Task 1:
Output the section of the SlutWalk passage that begins with "Overlooking the central" and ends after "to that statement!)", copied word for word.
Task 2:
According to the SlutWalk passage, what is the central point of the SlutWalks?

━━━━━ Text passage

4 thoughts on “Don’t “Slutwalk” this Saturday

  1. There is alot of debate about the SlutWalks, but it seems that most women are unified in that the victim should not be blamed for being raped. This is the central point of the Slutwalks. If we are unified on this we should all be marching! Some women however, don’t think the central point is so important. Or that unity is important.

    Instead, there is criticism about the method of bringing the central issue under the spotlight, overlooking the fact that many women have campaigned every day for years, and held anti-rape marches, (not that I’ve heard much about them), but nothing has brought so much movement and attention to the campaign in recent times as the Slutwalks.

    Overlooking the central issue is required in order to focus on the word Slut, and to talk about dress, in much the same way as the Toronto police officer did. (Watch your own response to that statement!)

    There is an assumption that everyone attending the Slutwalks dresses revealingly. This is blindness! I would urge the critics to watch the footage and NOT focus on the women who are dressed OTT carnival style (not that they’d be going out dressed like that day to day!). This is a protest march! People often dress up for protest marches! There are plenty of women dressed perfectly ordinarily, and from all walks of life.

    There is also the assumption that women on the Slutwalk do not understand the other influences of our society. What on earth do you think they/we are? (Watch your own response to that too!). They are certainly educated enough to be able to prioritise and grasp the importance of the central issue of the protest, … the influence that ‘victim blaming’ has on our society… better than the critics do!

━━━━━━━━━━
━━━━━ Data supplied

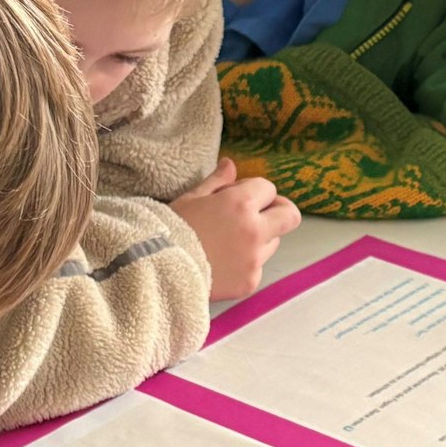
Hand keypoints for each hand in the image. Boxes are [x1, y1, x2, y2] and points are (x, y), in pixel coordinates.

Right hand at [170, 158, 302, 299]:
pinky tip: (222, 263)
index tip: (238, 196)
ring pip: (273, 242)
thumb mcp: (191, 199)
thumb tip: (230, 164)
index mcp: (241, 204)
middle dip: (278, 211)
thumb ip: (217, 181)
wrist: (156, 272)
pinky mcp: (250, 282)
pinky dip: (246, 263)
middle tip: (258, 215)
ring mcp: (255, 259)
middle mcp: (254, 231)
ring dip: (260, 238)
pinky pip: (258, 267)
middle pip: (290, 216)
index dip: (254, 191)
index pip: (269, 188)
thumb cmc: (170, 230)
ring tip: (229, 242)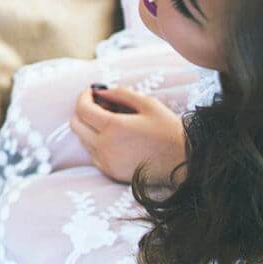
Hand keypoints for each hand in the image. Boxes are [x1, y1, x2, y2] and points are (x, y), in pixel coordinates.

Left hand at [70, 84, 186, 184]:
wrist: (186, 163)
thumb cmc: (169, 130)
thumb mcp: (148, 104)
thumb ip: (120, 93)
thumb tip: (99, 91)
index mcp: (113, 127)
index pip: (82, 108)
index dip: (84, 96)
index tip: (92, 91)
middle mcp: (105, 146)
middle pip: (76, 124)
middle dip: (83, 111)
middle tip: (100, 105)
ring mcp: (106, 161)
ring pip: (83, 139)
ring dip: (90, 127)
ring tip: (112, 121)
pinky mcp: (110, 172)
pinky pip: (93, 154)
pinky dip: (97, 143)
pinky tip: (116, 138)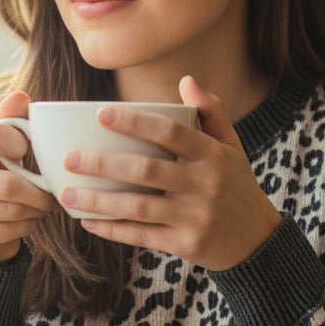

━━━━━━━━━━

Written answer 1:
Overlooking the central issue is required in order to focus on the word Slut, and to talk about dress, in much the same way as the Toronto police officer did. (Watch your own response to that statement!)

Written answer 2:
The central point is that the victim should not be blamed for being raped.